Christopher Knapp, author of "Who Wrote Our Hymns", also wrote the following account of his own joyous conversion to God. His story was first published in tract form some years ago under the title of, "Main Street And What It Means to Me."
"MAIN STREET!" What memories fill my mind and thrill my heart at the mention of this often repeated name. Next to the street of gold in glory, Main Street will ever be the street of all streets to me.
For it was on a street of that name in a mid-west town that I received Christ as my Savior. It was there my soul was saved. It was there that I took my first step heavenward.
It happened this way. Born and brought up in Albany, New York, I lived on there in my sin and unbelief, until, (impelled by I knew not what) I left home and started West. I got off the train at South Bend, Indiana.
I was charmed with the place, with its cozy homes set back from the street—so different from the houses built flush with the streets or sidewalks to which I had been accustomed. It was in the month of June, and the apple and cherry trees were in bloom in many of the front gardens and lawns.
But it is not of memories (pleasant as they are) of tidy houses, springtime blossoms and frank, warm-hearted hospitality that I wish to write.
It is the recollection of a different springtime, the springtime of my real, my spiritual life, that I would tell. After the long. dark winter of my deadness and alienation from God, my heart until now utterly dead and unresponsive, was melted by the knowledge of God's love to me. Then the summer of fruitfulness and blessing for me began.

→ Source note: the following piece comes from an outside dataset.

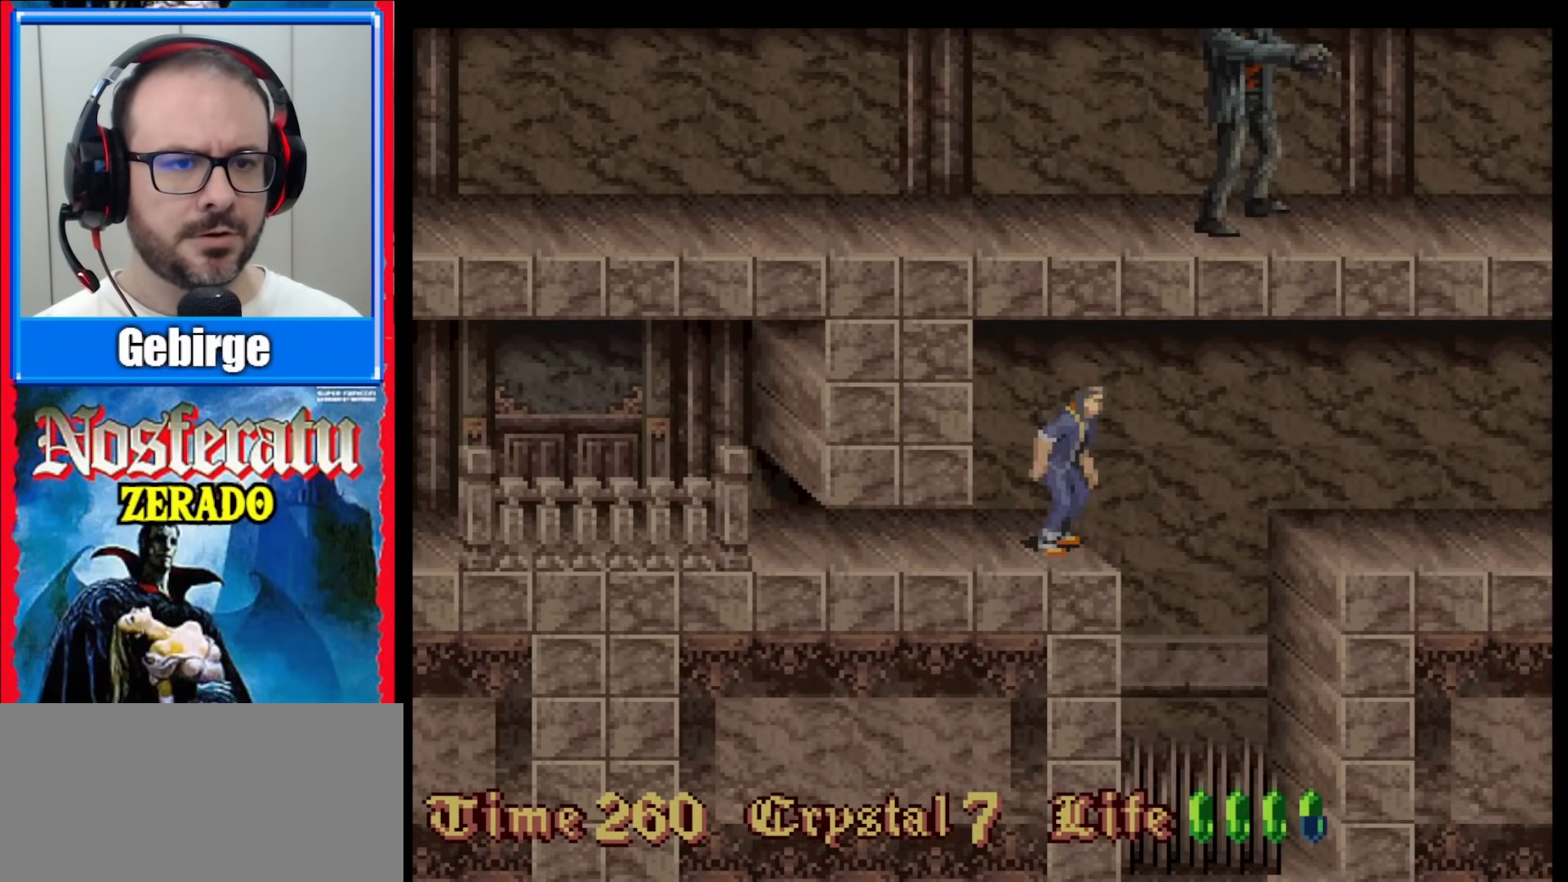
{"buttons": ["DPAD_RIGHT"], "events": [[50, "DPAD_RIGHT", "down"], [150, "B", "down"], [283, "B", "up"], [350, "B", "down"], [467, "B", "up"]]}
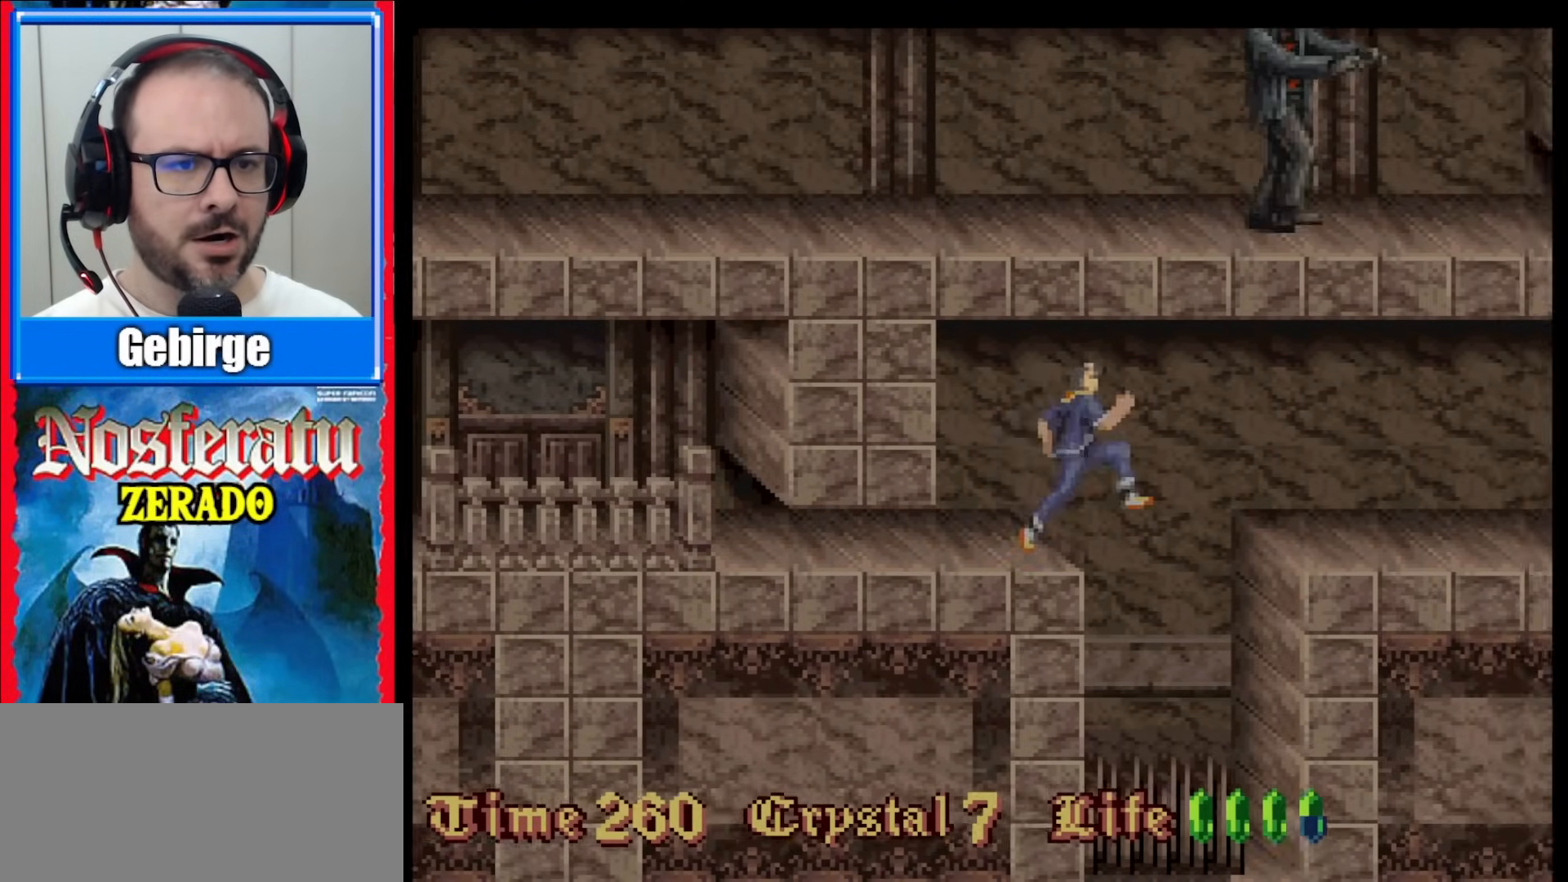
{"buttons": [], "events": [[17, "B", "down"], [250, "B", "up"], [367, "DPAD_RIGHT", "up"]]}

In my soul I could hear "the voice of my Beloved," saying, in the language of the Song of Songs: "Rise up, my love, my fair one, and come away. For, lo, the winter is past, the rain is over and gone; the flowers appear on the earth; the time of the singing of birds is come, and the voice of the turtle dove is heard in our land; the fig tree putteth forth her green figs, and the vines with the tender grape give a good smell. Arise, my love, my fair one, and come away." Song of Sol. 2:10-1310My beloved spake, and said unto me, Rise up, my love, my fair one, and come away. 11For, lo, the winter is past, the rain is over and gone; 12The flowers appear on the earth; the time of the singing of birds is come, and the voice of the turtle is heard in our land; 13The fig tree putteth forth her green figs, and the vines with the tender grape give a good smell. Arise, my love, my fair one, and come away. (Song of Solomon 2:10‑13).
But to my story. About the first place I made for after finding a boarding-house, was the YMCA. The "C" stood for something in those days. There prayer was offered; the Scriptures were honored and studied; souls were sought after. As to the reading room, gymnasium, etc., these were only subsidiary, or used as auxiliaries to this great end.
Acquaintances were quickly made, as is common with boys everywhere; and one notable day one of these boys proposed a walk.
We stepped out onto Main Street together, and after going a few blocks my companion turned on me with the question: "Knapp, are you a Christian?"
The question neither surprised nor offended me; it was a perfectly natural one, I thought (and so I still believe), so I answered frankly: "No, I am not."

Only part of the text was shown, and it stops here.